Dog training tips for your new puppy
No-one likes an unruly dog, at best they are irritating and at worst, downright dangerous. In order to set a dog on the path to happy adult life, it is really crucial that training is started when he is a puppy.
A framework of discipline is the best way to show your new arrival how much you love them. A badly disciplined dog will be unhappy and confused leading to destructive behaviors such as chewing, incessant barking and worse, biting. Dogs, like children, need boundaries. Take a look at our dog training guide for your new puppy.
Unless you are already an expert on how to train dogs, puppy school is probably the best option for you and your new hound. It’s a really great, safe environment for you to let your puppy socialize with other dogs in a controlled way and you can swap tips and experiences with other dog owners too.

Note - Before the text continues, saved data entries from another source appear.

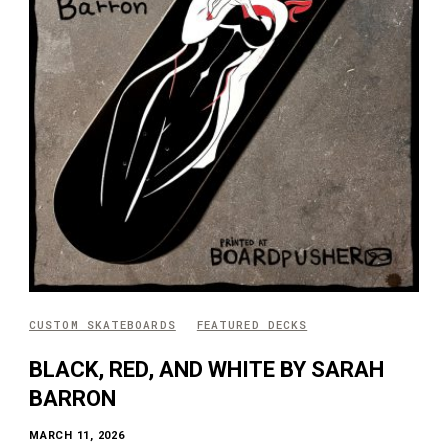
CUSTOM SKATEBOARDS
FEATURED DECKS
BLACK, RED, AND WHITE BY SARAH
BARRON
MARCH 11, 2026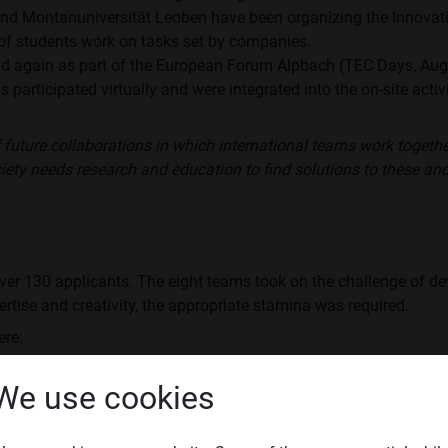
 and Montanuniversität Leoben have been organizing the Innovat
of students work on tasks set by companies.
d again as part of the European Forum Alpbach (TEC Days, Augus
s participated virtually and were integrated into the on-site acti
 future collaborations in which international teams work togeth
ciety needs research and education to find solutions to these an
ver 130 applicants. The eight teams took on the challenge of de
pertise and creativity, the appropriate stamina was required.
ere:
ld, how can you explain difficult technical or scientific content 
We use cookies
vironment for automated passenger drones look like?”
nicipalities benefit from real-time electricity data.”
nability in joining technology // How can a CRADLE to CRADLE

Puppy school can provide a framework but it is only part of the picture, the majority of puppy training will take place within the home. Here are some pointers (pun intended), some dog training tips to help you get going.
- Start training as soon as the puppy arrives, you can’t start early enough. Leaving it until later on will make your life and the dog’s life much more difficult
- It will quickly become apparent that toilet training needs to be very high on your list of priorities! There are key times when the puppy needs to go outside and that is immediately upon waking and within 15 minutes to half an hour after eating. Monitoring these windows will give you the chance to seize the opportunity and guide the puppy out of the house. However, most puppies need to urinate around every couple of hours so there will be accidents. Keep plenty of newspaper and wipes handy
- Use a cue word when the puppy is urinating or defecating so the puppy learns to associate the action with the word and should hopefully perform to command when a little bit older. Don’t use praise as this could become the cue word with unfortunate consequences
- Try and keep to regular feeding routines as this totally influences what happens at the other end
- Never punish the puppy for soiling indoors, they can’t help it and you will only make them fearful of you and inhibit them actually going to the toilet in front of you
- Don’t use ammonia-based cleaning fluid for indoor accidents; these smell similar to urine as far as a dog is concerned and will only encourage a repeat performance
- Don’t leave the back door open in the hope that the puppy will take the hint. This doesn’t work when the weather is cold anyway and the door is closed. The puppy needs to ask to go outside regardless of temperature. If he wanders outside on a warm sunny day and goes to the toilet, this is just coincidence because it happened to come upon him at that point in time – this is not a sign that training is progressing
- Introduce a soft puppy collar from day one, you will need to replace this as the puppy grows but a full-sized one will be too large and heavy. Try and find one with clips rather than buckles as the puppy will wriggle and they are hard to do up
- Build up slowly the length of time the puppy wears the collar and remove it when no-one is home in case he gets agitated or becomes caught up on something
- When the puppy is established in a collar, introduce the concept of the lead, staying in the house at first. If you go outside, the puppy will be eager to experience new scents and smells and is bound to start pulling. This teaches a bad habit very early on
- Lure the puppy forward with his favorite toy or a treat so he learns immediately to move forward. Never pull the puppy along, you will create a problem that is hard to cure later on and you could damage him physically. Once he is happy and confident with both collar and lead, then this is a good time to introduce puppy school
- Socialization involves introducing your puppy to new experiences which he will have to encounter as an adult dog. These need to be progressive and largely a pleasant experience. If you over face the puppy, you will only make him frightened. He needs, therefore, to become familiar with items around the home – phones, hoovers, washing machines, visitors – before you cope with the world outside. Short walks where there is not too much noisy traffic and other people with dogs are ideal
- The accepted socialization window is up to 16 weeks in age so if you take the puppy at around 8 weeks, you will have a couple of months to expose him to his brave new world. This may include car travel, visits to the vet and anything else he will need to encounter in his life. All experiences should be positive and reinforced through repetition
What else does training provide?
Training your dog provides mental stimulation; as you can see from dog agility classes, you can train your dog to do almost anything. For breeds which are quick thinking and ‘busy’, this mental stimulation is essential to occupying your dog and providing sufficient stimulation, keeping him healthy and happy. A local dog trainer or training club can provide more information on how to train dogs if you encounter any specific difficulties or want to do more.